On 13 March 2017 at 14:28,  <macpo...@parvis.nl> wrote:
> my son needs for his music studies a python development environment 2.7.13 
> plus the actual 3.x.
> his imac is on osx 10.11 el capitan.
>
> so i installed from macports python 27 and 33, ipython, selects:

You mean Python 3.6?

> questions:
> - should i install ipython in this virtualenv
> - if so, how (macports or not)?
>
> questions:
> - does virtuelenv36 uses 2.7 dus to port --select?

I don't understand this question.

> - if so, how should i have done it?
>
> the big question: please explain to me the relation between macports 
> python/ipython/pip/virtualenv and how i should use it? when & how macports, 
> when & how not, why???

I'm not able to answer all of your questions, but you probably want to run
    sudo port select --set python2 python27
    sudo port select --set python3 python36
    sudo port select --set python python27

so that python, python2 and python3 will launch the desired version of
Python (you can change the versions according to your needs),
otherwise "python" will launch the system python.

Generally I would say that if python packages from MacPorts satisfy
your needs, it's probably better to stick with Python shipped by
MacPorts and not use virtualenv at all (and use "sudo port install
py27-whatever" rather than "pip-2.7 install whatever" or "pip install
whatever").

Virtualenv is particularly important when using an "ancient
distribution". (A lot of things become "ancient" pretty soon.
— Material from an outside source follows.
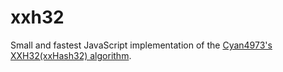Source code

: # xxh32

Small and fastest JavaScript implementation of the [Cyan4973's XXH32(xxHash32) algorithm](https://github.com/Cyan4973/xxHash).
Even the
latest stable linux distribution might provide packages that are a few
years old due to their strict release policies, while you might want
to use either the bleeding edge version of a package (maybe because
you filed a bug report that's blocking your work and they fixed the
error, but didn't even provide a new release yet) or because the
software you want to use no longer works with the latest package and
you need an older one.

Your son might get instructions telling him to run "virtualenv ... &&
pip install foo bar whatever". When using MacPorts, those commands
should be slightly altered (you would want to find the suitable
package), but in most cases the result should be perfectly fine. Only
if some problems arise that cannot be addressed by MacPorts (or if the
person doesn't know how to adapt the installation commands and doesn't
want to bother), then it makes sense to use virtualenv.

If some packages are missing, you could also request them.